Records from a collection
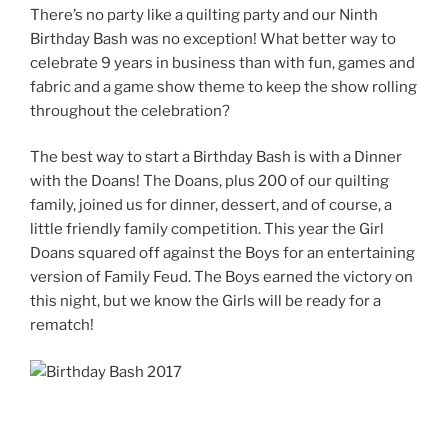
There’s no party like a quilting party and our Ninth
Birthday Bash was no exception! What better way to
celebrate 9 years in business than with fun, games and
fabric and a game show theme to keep the show rolling
throughout the celebration?
The best way to start a Birthday Bash is with a Dinner
with the Doans! The Doans, plus 200 of our quilting
family, joined us for dinner, dessert, and of course, a
little friendly family competition. This year the Girl
Doans squared off against the Boys for an entertaining
version of Family Feud. The Boys earned the victory on
this night, but we know the Girls will be ready for a
rematch!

__Exercise aim__. Can you echo the data word for word from its very start through the line containing "version of Family", leaving out the pictures?

__Exercise answer__.
There’s no party like a quilting party and our Ninth
Birthday Bash was no exception! What better way to
celebrate 9 years in business than with fun, games and
fabric and a game show theme to keep the show rolling
throughout the celebration?
The best way to start a Birthday Bash is with a Dinner
with the Doans! The Doans, plus 200 of our quilting
family, joined us for dinner, dessert, and of course, a
little friendly family competition. This year the Girl
Doans squared off against the Boys for an entertaining
version of Family Feud. The Boys earned the victory on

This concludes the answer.